Task:
Return the lines of the listing as a JSON list of strings, one string per line and with blank lines omitted. Begin at the first line of the listing and stop after the line containing "колоније претпостављам да".

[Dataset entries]

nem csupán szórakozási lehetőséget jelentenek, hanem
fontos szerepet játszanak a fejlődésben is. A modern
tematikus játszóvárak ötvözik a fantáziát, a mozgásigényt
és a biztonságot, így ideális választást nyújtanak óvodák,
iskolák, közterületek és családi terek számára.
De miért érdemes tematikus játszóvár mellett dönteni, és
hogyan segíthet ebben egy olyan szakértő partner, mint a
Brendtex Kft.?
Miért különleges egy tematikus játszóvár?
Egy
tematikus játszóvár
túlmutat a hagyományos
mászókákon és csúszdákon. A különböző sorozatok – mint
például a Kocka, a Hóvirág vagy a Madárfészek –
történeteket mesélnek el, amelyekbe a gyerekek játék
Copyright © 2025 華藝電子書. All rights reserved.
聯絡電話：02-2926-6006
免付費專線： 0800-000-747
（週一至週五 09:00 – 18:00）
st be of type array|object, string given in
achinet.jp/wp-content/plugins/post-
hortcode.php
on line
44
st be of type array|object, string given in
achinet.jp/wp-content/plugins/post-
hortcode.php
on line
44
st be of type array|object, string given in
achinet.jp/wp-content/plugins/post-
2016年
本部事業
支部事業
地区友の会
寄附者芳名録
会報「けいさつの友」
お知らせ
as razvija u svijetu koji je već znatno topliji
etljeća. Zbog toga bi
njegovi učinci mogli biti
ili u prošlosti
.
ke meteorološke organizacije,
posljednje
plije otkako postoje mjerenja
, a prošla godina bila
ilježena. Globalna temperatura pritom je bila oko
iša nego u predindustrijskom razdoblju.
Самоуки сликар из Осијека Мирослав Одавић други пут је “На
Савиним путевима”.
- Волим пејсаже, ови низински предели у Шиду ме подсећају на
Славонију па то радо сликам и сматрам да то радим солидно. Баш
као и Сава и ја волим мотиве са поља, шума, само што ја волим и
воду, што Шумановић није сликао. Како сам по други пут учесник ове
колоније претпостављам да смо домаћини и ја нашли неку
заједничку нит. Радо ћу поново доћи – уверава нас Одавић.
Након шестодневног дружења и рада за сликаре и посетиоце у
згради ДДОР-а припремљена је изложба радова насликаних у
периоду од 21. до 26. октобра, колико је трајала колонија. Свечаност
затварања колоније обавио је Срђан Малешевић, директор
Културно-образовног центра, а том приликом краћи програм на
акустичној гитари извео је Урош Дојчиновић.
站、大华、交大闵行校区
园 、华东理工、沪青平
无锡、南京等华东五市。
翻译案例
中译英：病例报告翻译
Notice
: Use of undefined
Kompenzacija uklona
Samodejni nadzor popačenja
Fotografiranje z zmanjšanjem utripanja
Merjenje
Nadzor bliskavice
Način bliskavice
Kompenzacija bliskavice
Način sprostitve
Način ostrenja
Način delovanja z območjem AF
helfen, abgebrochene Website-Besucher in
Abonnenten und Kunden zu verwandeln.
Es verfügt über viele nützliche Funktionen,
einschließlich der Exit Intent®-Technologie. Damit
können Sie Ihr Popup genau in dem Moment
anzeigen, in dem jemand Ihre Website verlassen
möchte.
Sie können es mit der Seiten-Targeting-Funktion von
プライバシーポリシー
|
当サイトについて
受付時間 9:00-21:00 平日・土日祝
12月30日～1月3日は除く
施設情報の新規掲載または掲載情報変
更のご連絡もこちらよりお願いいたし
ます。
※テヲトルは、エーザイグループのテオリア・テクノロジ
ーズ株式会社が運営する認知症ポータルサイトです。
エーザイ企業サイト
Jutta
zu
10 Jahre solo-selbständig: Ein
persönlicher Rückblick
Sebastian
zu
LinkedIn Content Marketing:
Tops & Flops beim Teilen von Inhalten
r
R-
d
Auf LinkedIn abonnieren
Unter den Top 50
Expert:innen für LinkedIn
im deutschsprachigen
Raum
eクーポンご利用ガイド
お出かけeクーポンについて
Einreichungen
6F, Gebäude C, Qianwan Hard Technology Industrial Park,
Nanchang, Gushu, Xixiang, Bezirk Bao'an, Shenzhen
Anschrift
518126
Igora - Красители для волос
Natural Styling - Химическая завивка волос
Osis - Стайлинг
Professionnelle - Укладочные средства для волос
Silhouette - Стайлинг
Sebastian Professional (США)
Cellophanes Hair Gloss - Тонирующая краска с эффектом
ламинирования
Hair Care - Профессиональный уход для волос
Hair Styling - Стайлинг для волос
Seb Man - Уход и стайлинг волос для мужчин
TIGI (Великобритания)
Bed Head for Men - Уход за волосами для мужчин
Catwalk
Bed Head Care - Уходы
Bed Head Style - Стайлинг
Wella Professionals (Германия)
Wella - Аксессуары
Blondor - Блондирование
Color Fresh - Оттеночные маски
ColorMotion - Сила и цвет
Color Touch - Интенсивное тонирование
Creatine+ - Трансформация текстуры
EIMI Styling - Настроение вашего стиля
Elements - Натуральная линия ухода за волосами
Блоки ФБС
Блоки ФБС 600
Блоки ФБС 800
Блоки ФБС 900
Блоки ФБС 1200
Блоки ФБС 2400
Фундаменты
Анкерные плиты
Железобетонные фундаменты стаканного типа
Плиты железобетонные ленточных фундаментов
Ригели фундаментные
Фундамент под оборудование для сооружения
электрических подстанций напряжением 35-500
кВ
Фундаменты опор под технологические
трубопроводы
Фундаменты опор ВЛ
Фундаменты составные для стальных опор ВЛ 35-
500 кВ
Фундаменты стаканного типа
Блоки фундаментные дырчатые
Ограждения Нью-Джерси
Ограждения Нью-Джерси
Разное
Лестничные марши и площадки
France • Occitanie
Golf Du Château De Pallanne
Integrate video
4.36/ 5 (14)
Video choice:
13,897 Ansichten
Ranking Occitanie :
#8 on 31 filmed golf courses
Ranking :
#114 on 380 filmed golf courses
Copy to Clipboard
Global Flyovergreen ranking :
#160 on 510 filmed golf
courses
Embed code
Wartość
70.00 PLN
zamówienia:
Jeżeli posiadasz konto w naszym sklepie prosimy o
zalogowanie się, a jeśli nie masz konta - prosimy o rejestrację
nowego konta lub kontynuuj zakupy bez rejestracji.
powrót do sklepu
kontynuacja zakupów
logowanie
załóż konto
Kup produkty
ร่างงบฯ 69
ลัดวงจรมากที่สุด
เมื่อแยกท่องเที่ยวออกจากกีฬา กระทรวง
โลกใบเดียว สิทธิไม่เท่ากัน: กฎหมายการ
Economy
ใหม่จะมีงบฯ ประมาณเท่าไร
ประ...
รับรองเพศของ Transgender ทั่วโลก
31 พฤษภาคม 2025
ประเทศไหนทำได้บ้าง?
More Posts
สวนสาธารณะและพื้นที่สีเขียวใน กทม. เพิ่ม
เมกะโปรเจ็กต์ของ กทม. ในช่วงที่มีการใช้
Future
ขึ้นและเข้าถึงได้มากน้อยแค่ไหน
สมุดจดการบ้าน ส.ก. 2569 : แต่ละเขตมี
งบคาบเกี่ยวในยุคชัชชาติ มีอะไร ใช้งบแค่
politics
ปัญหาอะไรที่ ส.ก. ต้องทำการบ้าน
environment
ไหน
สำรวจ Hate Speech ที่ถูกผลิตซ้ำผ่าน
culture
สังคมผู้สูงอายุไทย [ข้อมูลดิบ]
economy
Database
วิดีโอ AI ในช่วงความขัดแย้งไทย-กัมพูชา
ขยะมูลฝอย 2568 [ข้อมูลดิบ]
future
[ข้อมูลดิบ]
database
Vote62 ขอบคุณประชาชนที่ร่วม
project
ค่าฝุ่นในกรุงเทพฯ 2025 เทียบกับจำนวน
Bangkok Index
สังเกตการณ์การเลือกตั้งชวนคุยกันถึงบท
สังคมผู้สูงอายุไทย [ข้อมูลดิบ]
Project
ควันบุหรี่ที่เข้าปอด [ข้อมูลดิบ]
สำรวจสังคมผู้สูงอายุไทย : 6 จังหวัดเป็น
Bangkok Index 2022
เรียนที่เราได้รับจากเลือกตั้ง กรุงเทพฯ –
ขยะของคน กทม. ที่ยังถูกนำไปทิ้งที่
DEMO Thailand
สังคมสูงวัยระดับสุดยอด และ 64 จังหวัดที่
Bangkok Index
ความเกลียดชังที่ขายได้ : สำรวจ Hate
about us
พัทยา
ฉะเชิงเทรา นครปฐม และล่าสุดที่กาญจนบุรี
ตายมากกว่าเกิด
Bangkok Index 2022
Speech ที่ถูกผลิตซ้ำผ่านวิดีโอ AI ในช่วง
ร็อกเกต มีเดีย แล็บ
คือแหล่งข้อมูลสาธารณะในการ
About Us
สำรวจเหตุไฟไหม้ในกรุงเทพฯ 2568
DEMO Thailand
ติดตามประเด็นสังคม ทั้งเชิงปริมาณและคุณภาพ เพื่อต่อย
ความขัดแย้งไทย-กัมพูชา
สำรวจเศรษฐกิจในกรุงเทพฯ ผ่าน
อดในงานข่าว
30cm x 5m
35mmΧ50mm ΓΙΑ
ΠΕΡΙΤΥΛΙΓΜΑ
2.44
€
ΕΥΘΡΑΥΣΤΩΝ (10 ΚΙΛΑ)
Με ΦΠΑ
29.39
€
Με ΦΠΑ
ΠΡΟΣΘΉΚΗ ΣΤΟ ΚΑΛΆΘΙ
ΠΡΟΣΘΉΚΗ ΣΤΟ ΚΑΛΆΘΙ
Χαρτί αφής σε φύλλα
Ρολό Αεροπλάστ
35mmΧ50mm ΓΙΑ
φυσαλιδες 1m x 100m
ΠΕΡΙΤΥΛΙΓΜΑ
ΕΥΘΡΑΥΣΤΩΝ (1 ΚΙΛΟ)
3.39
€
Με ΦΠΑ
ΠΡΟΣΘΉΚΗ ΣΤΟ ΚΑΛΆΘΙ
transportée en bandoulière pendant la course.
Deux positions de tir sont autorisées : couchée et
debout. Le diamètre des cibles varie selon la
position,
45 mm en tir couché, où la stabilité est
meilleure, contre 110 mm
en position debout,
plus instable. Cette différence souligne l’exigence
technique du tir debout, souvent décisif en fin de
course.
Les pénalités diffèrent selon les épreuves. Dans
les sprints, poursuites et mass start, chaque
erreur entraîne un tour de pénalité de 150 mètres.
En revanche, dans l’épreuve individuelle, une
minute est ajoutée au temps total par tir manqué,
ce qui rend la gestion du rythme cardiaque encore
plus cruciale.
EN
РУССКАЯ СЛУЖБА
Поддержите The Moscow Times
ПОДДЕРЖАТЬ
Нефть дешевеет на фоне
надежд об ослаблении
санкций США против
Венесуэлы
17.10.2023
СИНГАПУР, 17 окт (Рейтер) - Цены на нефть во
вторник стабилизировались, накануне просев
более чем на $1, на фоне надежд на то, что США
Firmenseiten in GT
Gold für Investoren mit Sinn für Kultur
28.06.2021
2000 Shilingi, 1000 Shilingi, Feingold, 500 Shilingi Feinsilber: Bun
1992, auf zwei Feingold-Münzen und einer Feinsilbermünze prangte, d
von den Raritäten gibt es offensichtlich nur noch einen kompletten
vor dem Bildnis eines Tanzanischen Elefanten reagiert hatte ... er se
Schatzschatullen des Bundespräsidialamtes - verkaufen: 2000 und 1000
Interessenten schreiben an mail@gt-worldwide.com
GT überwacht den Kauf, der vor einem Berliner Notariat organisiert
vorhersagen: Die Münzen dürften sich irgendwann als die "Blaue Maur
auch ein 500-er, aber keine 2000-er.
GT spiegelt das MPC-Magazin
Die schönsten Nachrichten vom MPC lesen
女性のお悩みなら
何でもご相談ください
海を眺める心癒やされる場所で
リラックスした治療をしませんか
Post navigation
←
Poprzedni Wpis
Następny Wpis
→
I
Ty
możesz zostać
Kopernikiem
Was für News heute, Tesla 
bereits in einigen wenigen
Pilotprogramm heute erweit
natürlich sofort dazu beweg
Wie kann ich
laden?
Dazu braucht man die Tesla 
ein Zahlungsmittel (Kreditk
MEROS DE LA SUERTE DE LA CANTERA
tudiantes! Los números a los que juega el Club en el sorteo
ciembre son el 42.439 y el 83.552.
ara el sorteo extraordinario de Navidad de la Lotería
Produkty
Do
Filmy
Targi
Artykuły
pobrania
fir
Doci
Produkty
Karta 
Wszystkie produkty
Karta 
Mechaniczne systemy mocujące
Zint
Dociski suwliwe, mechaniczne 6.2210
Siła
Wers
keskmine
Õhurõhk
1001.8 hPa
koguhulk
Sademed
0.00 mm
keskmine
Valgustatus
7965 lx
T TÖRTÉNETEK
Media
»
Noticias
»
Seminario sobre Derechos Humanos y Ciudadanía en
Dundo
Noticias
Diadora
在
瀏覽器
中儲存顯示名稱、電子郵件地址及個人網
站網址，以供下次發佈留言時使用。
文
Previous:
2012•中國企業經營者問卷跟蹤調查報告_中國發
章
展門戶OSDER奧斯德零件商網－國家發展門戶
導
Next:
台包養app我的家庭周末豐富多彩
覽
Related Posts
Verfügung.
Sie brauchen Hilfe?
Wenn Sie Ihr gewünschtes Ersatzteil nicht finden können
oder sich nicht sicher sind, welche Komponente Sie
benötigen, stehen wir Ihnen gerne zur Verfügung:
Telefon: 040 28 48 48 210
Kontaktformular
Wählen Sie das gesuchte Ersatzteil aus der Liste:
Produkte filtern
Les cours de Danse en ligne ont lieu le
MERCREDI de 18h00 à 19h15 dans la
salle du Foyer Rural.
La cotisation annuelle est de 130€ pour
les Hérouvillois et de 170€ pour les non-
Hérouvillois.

Response area:
[
  "nem csupán szórakozási lehetőséget jelentenek, hanem",
  "fontos szerepet játszanak a fejlődésben is. A modern",
  "tematikus játszóvárak ötvözik a fantáziát, a mozgásigényt",
  "és a biztonságot, így ideális választást nyújtanak óvodák,",
  "iskolák, közterületek és családi terek számára.",
  "De miért érdemes tematikus játszóvár mellett dönteni, és",
  "hogyan segíthet ebben egy olyan szakértő partner, mint a",
  "Brendtex Kft.?",
  "Miért különleges egy tematikus játszóvár?",
  "Egy",
  "tematikus játszóvár",
  "túlmutat a hagyományos",
  "mászókákon és csúszdákon. A különböző sorozatok – mint",
  "például a Kocka, a Hóvirág vagy a Madárfészek –",
  "történeteket mesélnek el, amelyekbe a gyerekek játék",
  "Copyright © 2025 華藝電子書. All rights reserved.",
  "聯絡電話：02-2926-6006",
  "免付費專線： 0800-000-747",
  "（週一至週五 09:00 – 18:00）",
  "st be of type array|object, string given in",
  "achinet.jp/wp-content/plugins/post-",
  "hortcode.php",
  "on line",
  "44",
  "st be of type array|object, string given in",
  "achinet.jp/wp-content/plugins/post-",
  "hortcode.php",
  "on line",
  "44",
  "st be of type array|object, string given in",
  "achinet.jp/wp-content/plugins/post-",
  "2016年",
  "本部事業",
  "支部事業",
  "地区友の会",
  "寄附者芳名録",
  "会報「けいさつの友」",
  "お知らせ",
  "as razvija u svijetu koji je već znatno topliji",
  "etljeća. Zbog toga bi",
  "njegovi učinci mogli biti",
  "ili u prošlosti",
  ".",
  "ke meteorološke organizacije,",
  "posljednje",
  "plije otkako postoje mjerenja",
  ", a prošla godina bila",
  "ilježena. Globalna temperatura pritom je bila oko",
  "iša nego u predindustrijskom razdoblju.",
  "Самоуки сликар из Осијека Мирослав Одавић други пут је “На",
  "Савиним путевима”.",
  "- Волим пејсаже, ови низински предели у Шиду ме подсећају на",
  "Славонију па то радо сликам и сматрам да то радим солидно. Баш",
  "као и Сава и ја волим мотиве са поља, шума, само што ја волим и",
  "воду, што Шумановић није сликао. Како сам по други пут учесник ове",
  "колоније претпостављам да смо домаћини и ја нашли неку"
]